◆ **TEXT PASSAGE**:
*** Block opens ***

Semantic parsing converts natural language into structured representations that machines can understand and execute. This includes generating SQL queries, API calls, logical forms, and structured data extraction.

### 1. Text-to-SQL Generation

Converting natural language queries into SQL statements.

In [None]:
# Initialize text-to-SQL pipeline
sql_generator = pipeline('text2text-generation', model='t5-small')

# Natural language to SQL examples
nl_queries = [
    "Show me all customers from New York",
    "Find products with price greater than 100 dollars",
    "Get the total sales for each month in 2023",
    "List employees who joined after January 2022",
    "Count the number of orders per customer"
]

print("🗃️  Text-to-SQL Generation")
print("=" * 60)

def generate_sql(nl_query, context="Database with tables: customers, products, orders, employees"):
    """Generate SQL from natural language query"""
    prompt = f"Translate to SQL: {nl_query}. Context: {context}"
    result = sql_generator(prompt, max_length=100, num_return_sequences=1)
    return result[0]['generated_text']

for i, query in enumerate(nl_queries, 1):
    sql_result = generate_sql(query)
    print(f"{i}. Natural Language: {query}")
    print(f"   💾 Generated SQL: {sql_result}")
    print()

# Custom query example
print("🔧 Custom Query:")
custom_query = "Show me the average salary of employees in the engineering department"
custom_sql = generate_sql(custom_query)
print(f"📝 Query: {custom_query}")
print(f"💾 SQL: {custom_sql}")

### 2. Structured Data Extraction

Extracting structured information from unstructured text.

In [None]:
# Initialize structured extraction pipeline
structure_generator = pipeline('text2text-generation', model='t5-small')

# Sample unstructured texts
unstructured_texts = [
    "John Smith, age 35, lives at 123 Main Street, New York, NY. He works as a Software Engineer at Tech Corp and earns $120,000 annually.",
    "The iPhone 14 Pro costs $999 and was released on September 16, 2022. It features a 6.1-inch display and comes in four colors: Space Black, Silver, Gold, and Deep Purple.",
    "Flight AA123 departs from JFK Airport at 3:45 PM on July 15th, 2024, arriving at LAX at 7:20 PM. The flight duration is 5 hours and 35 minutes."
]

print("📊 Structured Data Extraction")

*** Block closes ***

◆ **LISTED RECORDS**:
*** Block opens ***

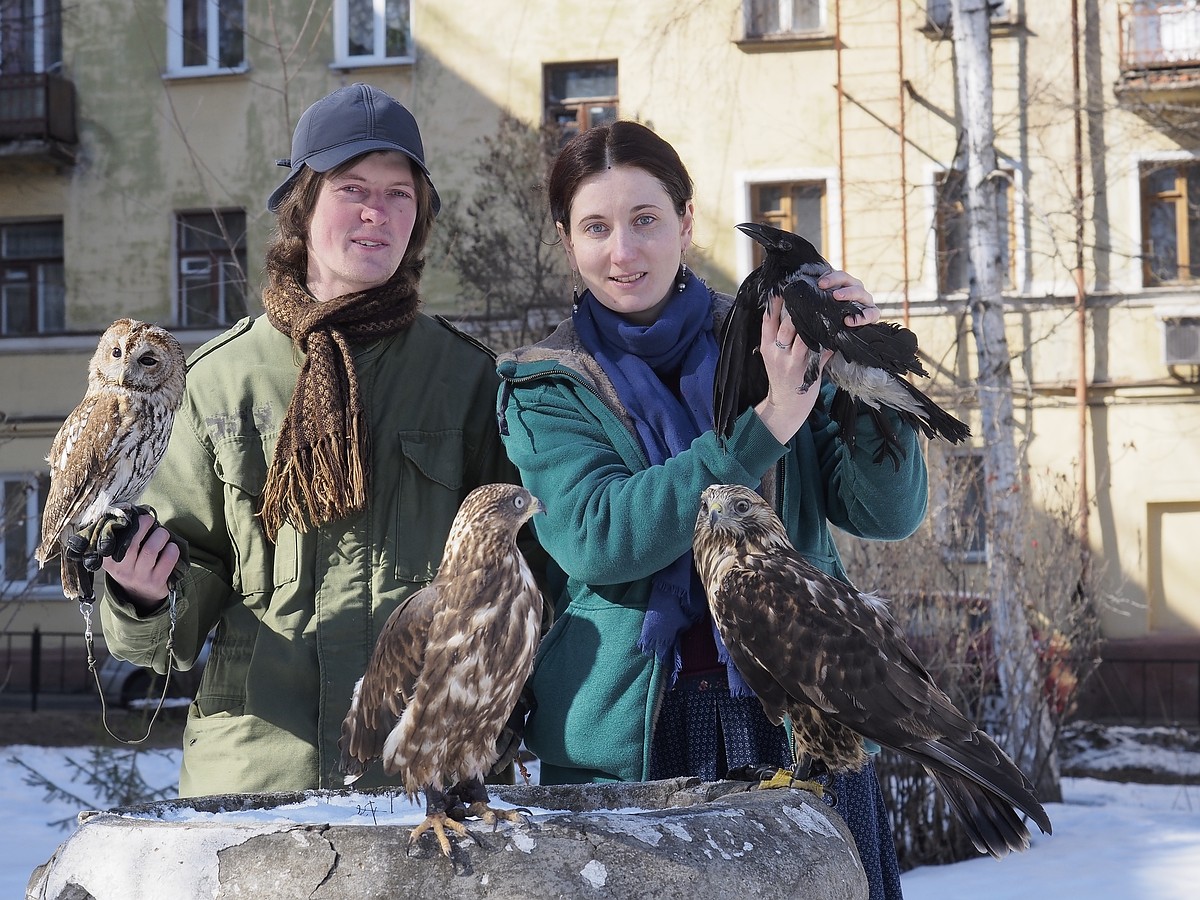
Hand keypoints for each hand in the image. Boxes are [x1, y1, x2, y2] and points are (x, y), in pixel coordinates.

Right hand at [100, 512, 184, 612]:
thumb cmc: (132, 565)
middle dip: (144, 526)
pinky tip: (172, 547)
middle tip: (150, 520)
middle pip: (132, 543)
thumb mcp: (120, 555)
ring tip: (163, 534)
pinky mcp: (156, 582)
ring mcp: (139, 577)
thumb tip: (135, 511)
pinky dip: (172, 550)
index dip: (123, 525)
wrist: (140, 595)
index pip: (112, 540)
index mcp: (109, 560)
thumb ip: (123, 537)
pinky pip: (167, 561)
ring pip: (150, 550)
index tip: (132, 516)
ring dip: (160, 536)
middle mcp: (122, 570)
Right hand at [753, 295, 832, 442]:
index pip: (768, 320)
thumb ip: (778, 336)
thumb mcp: (772, 356)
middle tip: (808, 292)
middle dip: (798, 307)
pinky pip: (821, 351)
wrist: (785, 406)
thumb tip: (788, 311)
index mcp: (766, 346)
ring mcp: (792, 363)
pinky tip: (837, 331)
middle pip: (787, 325)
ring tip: (825, 307)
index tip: (783, 287)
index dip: (775, 302)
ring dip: (816, 322)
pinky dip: (829, 341)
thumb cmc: (781, 376)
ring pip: (805, 336)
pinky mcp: (807, 372)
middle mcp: (777, 353)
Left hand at [819, 270, 878, 326]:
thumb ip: (820, 294)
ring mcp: (866, 301)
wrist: (847, 329)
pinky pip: (872, 313)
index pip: (840, 276)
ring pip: (861, 293)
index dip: (831, 278)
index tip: (820, 284)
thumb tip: (812, 289)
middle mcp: (857, 289)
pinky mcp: (872, 314)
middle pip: (850, 281)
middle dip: (840, 284)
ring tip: (838, 298)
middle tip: (831, 291)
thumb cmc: (832, 312)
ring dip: (850, 294)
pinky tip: (848, 321)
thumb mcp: (825, 301)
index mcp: (846, 284)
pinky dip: (863, 317)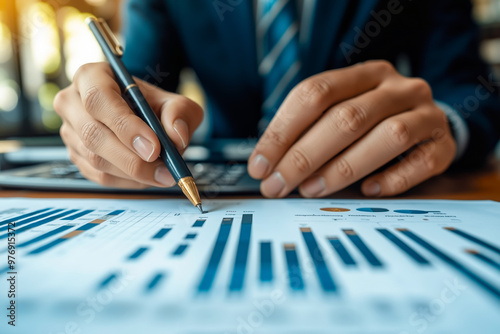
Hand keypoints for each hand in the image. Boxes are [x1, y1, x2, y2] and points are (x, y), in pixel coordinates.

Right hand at [54, 62, 202, 188]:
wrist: (144, 119)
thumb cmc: (153, 106)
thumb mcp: (174, 102)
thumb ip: (180, 113)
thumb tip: (176, 135)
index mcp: (91, 77)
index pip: (98, 99)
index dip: (125, 126)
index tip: (154, 147)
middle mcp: (72, 102)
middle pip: (93, 134)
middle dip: (132, 158)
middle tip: (164, 170)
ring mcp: (70, 131)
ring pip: (96, 160)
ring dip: (134, 173)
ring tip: (163, 174)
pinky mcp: (76, 157)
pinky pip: (99, 176)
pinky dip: (128, 181)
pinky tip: (148, 177)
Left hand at [248, 60, 455, 197]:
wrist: (428, 122)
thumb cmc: (370, 122)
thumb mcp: (339, 112)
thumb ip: (306, 132)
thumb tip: (266, 167)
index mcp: (363, 74)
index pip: (314, 93)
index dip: (282, 131)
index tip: (259, 165)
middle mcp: (397, 87)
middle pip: (346, 117)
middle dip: (304, 156)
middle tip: (277, 186)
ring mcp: (426, 113)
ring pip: (387, 136)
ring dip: (343, 169)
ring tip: (311, 190)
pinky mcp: (443, 143)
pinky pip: (420, 163)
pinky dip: (392, 180)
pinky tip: (367, 191)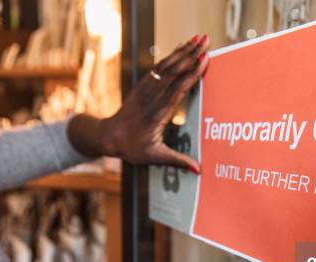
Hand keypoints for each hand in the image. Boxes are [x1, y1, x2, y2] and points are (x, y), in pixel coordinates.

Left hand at [72, 34, 209, 171]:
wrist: (109, 137)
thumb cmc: (132, 148)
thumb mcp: (154, 157)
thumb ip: (177, 161)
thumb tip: (198, 169)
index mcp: (156, 114)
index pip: (176, 90)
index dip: (191, 75)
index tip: (204, 62)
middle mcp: (151, 98)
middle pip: (173, 72)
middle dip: (190, 56)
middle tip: (206, 41)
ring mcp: (145, 89)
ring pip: (166, 66)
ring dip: (183, 51)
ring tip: (198, 38)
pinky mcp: (143, 85)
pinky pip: (159, 67)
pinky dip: (172, 55)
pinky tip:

*** Block closes ***

◆ **REQUIRED ACTION**:
Do these statements agree with the semantic parsing text? Answer yes or no for each, quoting the text's deciding words.
(a) The text-to-SQL pipeline and the structured extraction pipeline use the same model.
(b) The generate_sql function calls the generator with a max_length of 200.
(c) The flight in the sample unstructured texts departs from LAX.
You won't need the listing here.

◆ **TASK ANSWER**:
(a) Yes: "sql_generator = pipeline('text2text-generation', model='t5-small')" and "structure_generator = pipeline('text2text-generation', model='t5-small')".
(b) No: "max_length=100".
(c) No: "departs from JFK Airport at 3:45 PM".